Searching Videos From Screenshots

Thursday, February 12, 2026


I've always been fascinated on how SauceNao, Google Lens, TinEye, or literally any reverse search tool works. The fact that we are able to trace images back to its source merely by showing the image is really amazing, even if the picture itself has been modified in any way possible (cropping, color being degraded because of compression, etc). Not to mention that they work really fast, just in a matter of miliseconds.

Even though there are numerous articles that discusses on how they could possibly work, there are still one feature on these reverse search tool that I'm very curious about: "How does it search back videos from a screenshot of it?". Try it out, take a screenshot of an anime, then send it to SauceNao. Not only it'll show what show it is, it'll also tell you in which season, episode, even the timestamp of it!

I figured it might be a nice challenge for me to figure out how it works, and in general would just be really cool to show it off to people :p

Realistically though, I think there are a few cases where it might effectively apply in real world: Digital Forensics is definitely one, but a more common scenario is probably searching for full version of a video that's posted on your Twitter timeline.

Where To Start

So, where to really get started? As always, I always try to Google things around and see if somebody else has done this before... or really, anything similar to it. My professor used to always say GSGS (Google Sana, Google Sini, or Google This, Google That) so it always sticks to me to always check if somebody else has done it.

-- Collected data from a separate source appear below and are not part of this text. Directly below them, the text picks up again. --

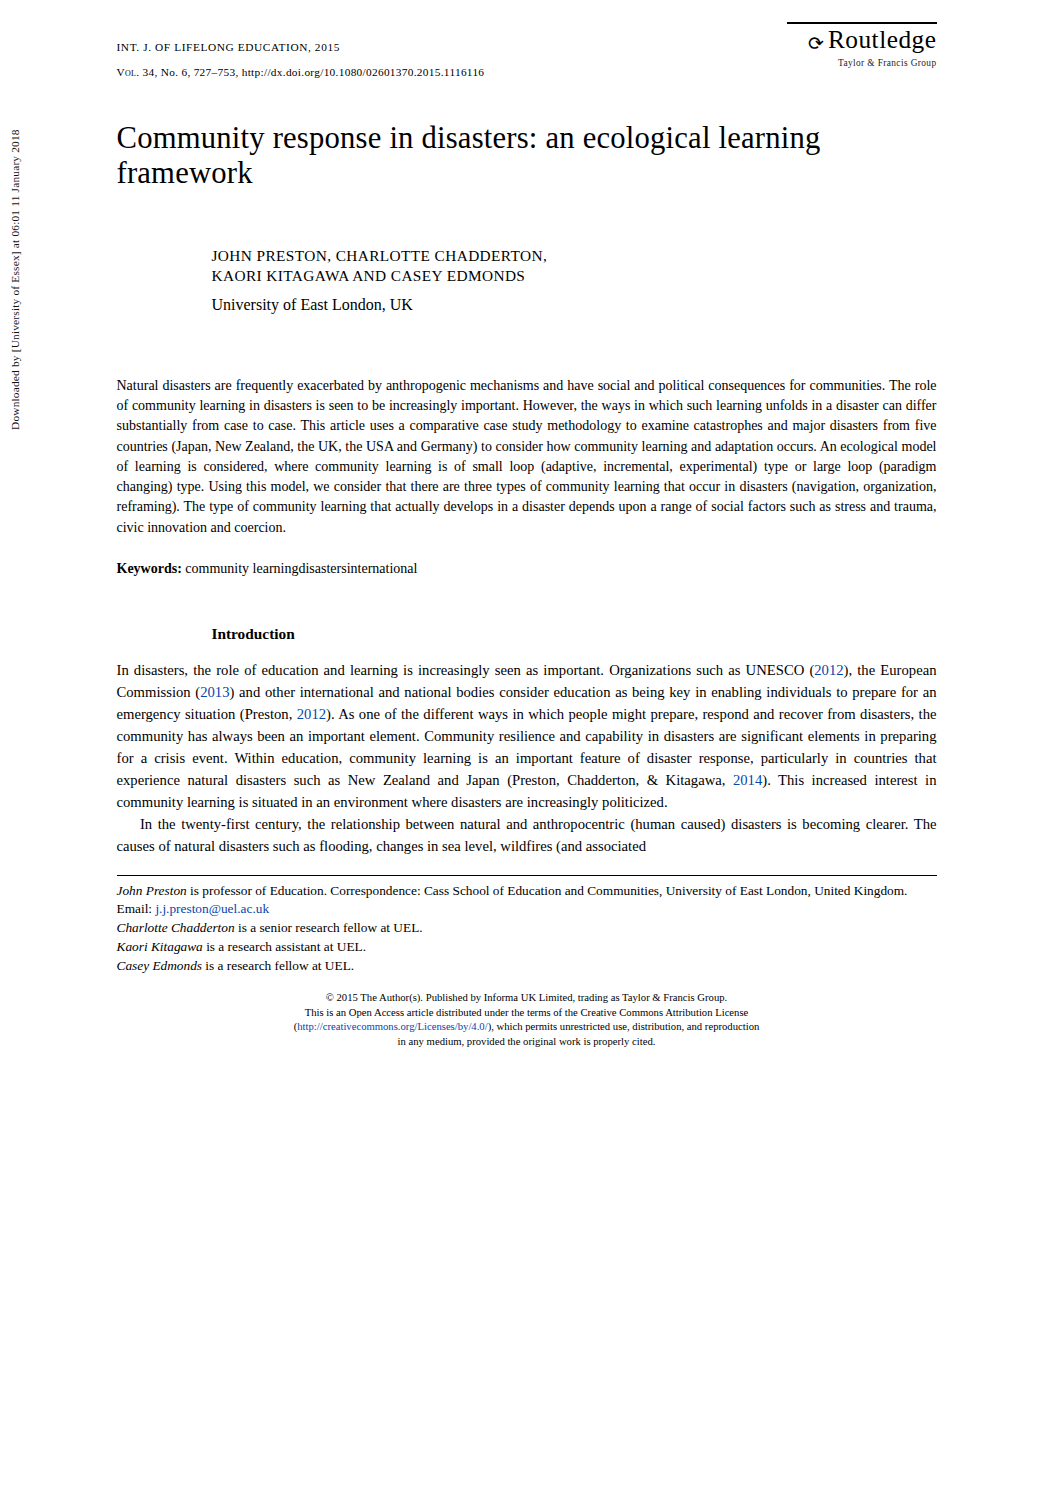Downloaded by [University of Essex] at 06:01 11 January 2018
⟳Routledge
Taylor & Francis Group
INT. J. OF LIFELONG EDUCATION, 2015
Vol. 34, No. 6, 727–753, http://dx.doi.org/10.1080/02601370.2015.1116116
Community response in disasters: an ecological learning framework
John Preston, Charlotte Chadderton,
Kaori Kitagawa and Casey Edmonds
University of East London, UK
Natural disasters are frequently exacerbated by anthropogenic mechanisms and have social and political consequences for communities. The role of community learning in disasters is seen to be increasingly important. However, the ways in which such learning unfolds in a disaster can differ substantially from case to case. This article uses a comparative case study methodology to examine catastrophes and major disasters from five countries (Japan, New Zealand, the UK, the USA and Germany) to consider how community learning and adaptation occurs. An ecological model of learning is considered, where community learning is of small loop (adaptive, incremental, experimental) type or large loop (paradigm changing) type. Using this model, we consider that there are three types of community learning that occur in disasters (navigation, organization, reframing). The type of community learning that actually develops in a disaster depends upon a range of social factors such as stress and trauma, civic innovation and coercion.
Keywords: community learningdisastersinternational
Introduction
In disasters, the role of education and learning is increasingly seen as important. Organizations such as UNESCO (2012), the European Commission (2013) and other international and national bodies consider education as being key in enabling individuals to prepare for an emergency situation (Preston, 2012). As one of the different ways in which people might prepare, respond and recover from disasters, the community has always been an important element. Community resilience and capability in disasters are significant elements in preparing for a crisis event. Within education, community learning is an important feature of disaster response, particularly in countries that experience natural disasters such as New Zealand and Japan (Preston, Chadderton, & Kitagawa, 2014). This increased interest in community learning is situated in an environment where disasters are increasingly politicized.
In the twenty-first century, the relationship between natural and anthropocentric (human caused) disasters is becoming clearer. The causes of natural disasters such as flooding, changes in sea level, wildfires (and associated
John Preston is professor of Education. Correspondence: Cass School of Education and Communities, University of East London, United Kingdom. Email: j.j.preston@uel.ac.uk
Charlotte Chadderton is a senior research fellow at UEL.
Kaori Kitagawa is a research assistant at UEL.
Casey Edmonds is a research fellow at UEL.
© 2015 The Author(s). Published by Informa UK Limited, trading as Taylor & Francis Group.
This is an Open Access article distributed under the terms of the Creative Commons Attribution License
(http://creativecommons.org/Licenses/by/4.0/), which permits unrestricted use, distribution, and reproduction
in any medium, provided the original work is properly cited.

Well... either my keywords just suck, but I really didn't get anything other than advertisements from some company about reverse searching or completely unrelated results... bleh.

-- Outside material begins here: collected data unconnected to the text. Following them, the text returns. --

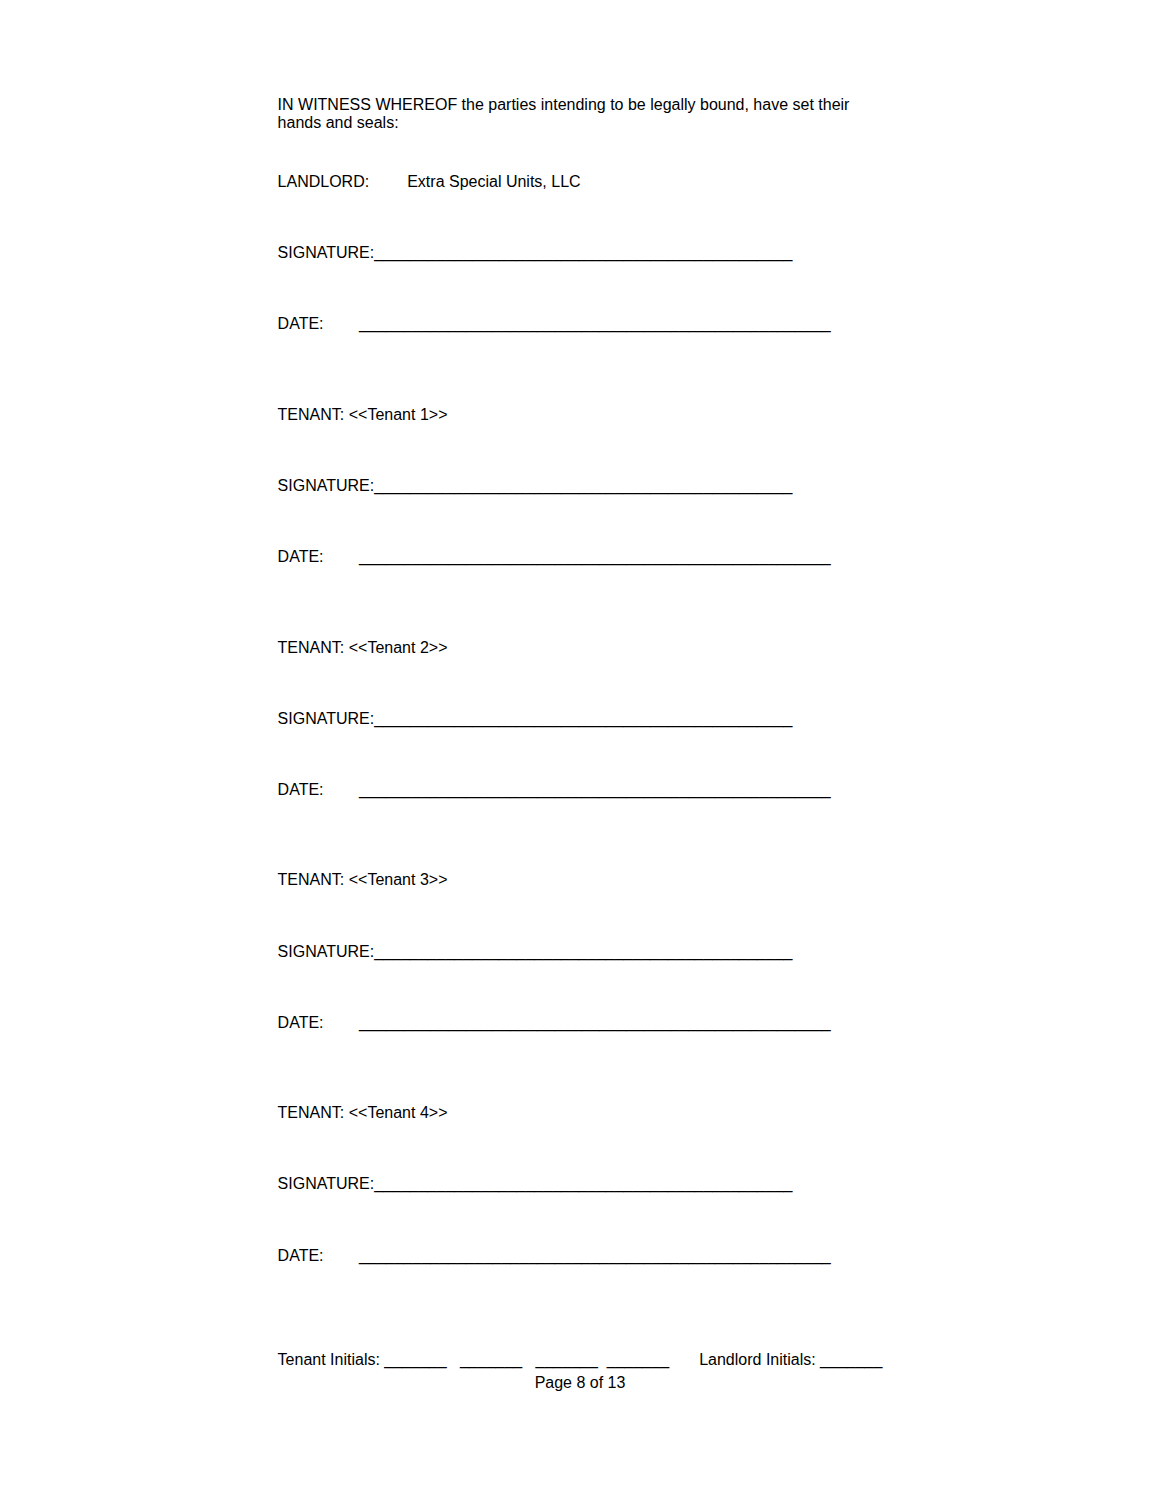IN WITNESS WHEREOF the parties intending to be legally bound, have set their hands and seals:
LANDLORD: Extra Special Units, LLC
SIGNATURE:_______________________________________________
DATE: _____________________________________________________
TENANT: <<Tenant 1>>
SIGNATURE:_______________________________________________
DATE: _____________________________________________________
TENANT: <<Tenant 2>>
SIGNATURE:_______________________________________________
DATE: _____________________________________________________
TENANT: <<Tenant 3>>
SIGNATURE:_______________________________________________
DATE: _____________________________________________________
TENANT: <<Tenant 4>>
SIGNATURE:_______________________________________________
DATE: _____________________________________________________
Tenant Initials: _______ _______ _______ _______
Landlord Initials: _______
Page 8 of 13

...or just Google advertising Lens.

Looks Like It

All is not lost, though. I did stumble upon image hashing, which seems to be how these reverse image search tools works! The main blogpost are Looks Like It and Kind of Like That. The blog posts are really short and straightforward, even a complete Computer Vision dummy like me could understand it.

I really recommend you to read them out before continuing.

I thought this is a good start. Afterall, a video is just a lot of images squished into one anyway... right? Let's try to sketch out a rough idea of how it'll work.

The Idea

We know the following things:

  1. A video is just a collection of images
  2. We can "hash" an image and it'll be a fairly good "fingerprint"

Knowing these two, we can naively try to implement this: Simply hash all of the frames, and check which is the most similar.

Let's see how it looks like in code:

@dataclass
class VideoFrameHash:
    hash: ImageHash
    path: PathLike[str]
    time: float

def search_similar(
    image: Image,
    hashed_frames: list[VideoFrameHash],
    hash_algorithm: Callable[[Image], ImageHash] = phash,
):
    current_hash = hash_algorithm(image)

    result = []
    for frame in hashed_frames:
        result.append((frame, current_hash - frame.hash))

    result.sort(key=lambda x: x[1])
    return list(map(lambda x: x[0], result))

def hash_video(
    video: PathLike,
    hash_algorithm: Callable[[Image], ImageHash] = phash,
):
    vid = av.open(video, mode="r")

    for frame in vid.decode(video=0):
        im: Image = frame.to_image()
        current = hash_algorithm(im)
        frame_hash = VideoFrameHash(im, current, video, frame.time)
        yield frame_hash

    vid.close()

It should work! since we know that it'll at least find one match that's exactly of that frame. Though, that means storing every single frame as 8x8 matrix... Not like it's the worst thing ever, though. It's just that more likely than not, a frame N and N+1 wouldn't really be that much different, no? Especially in video footages or animations. The changes for those two frames are negligible, and likely, the frame N+1 could be detected by the hash of frame N anyway.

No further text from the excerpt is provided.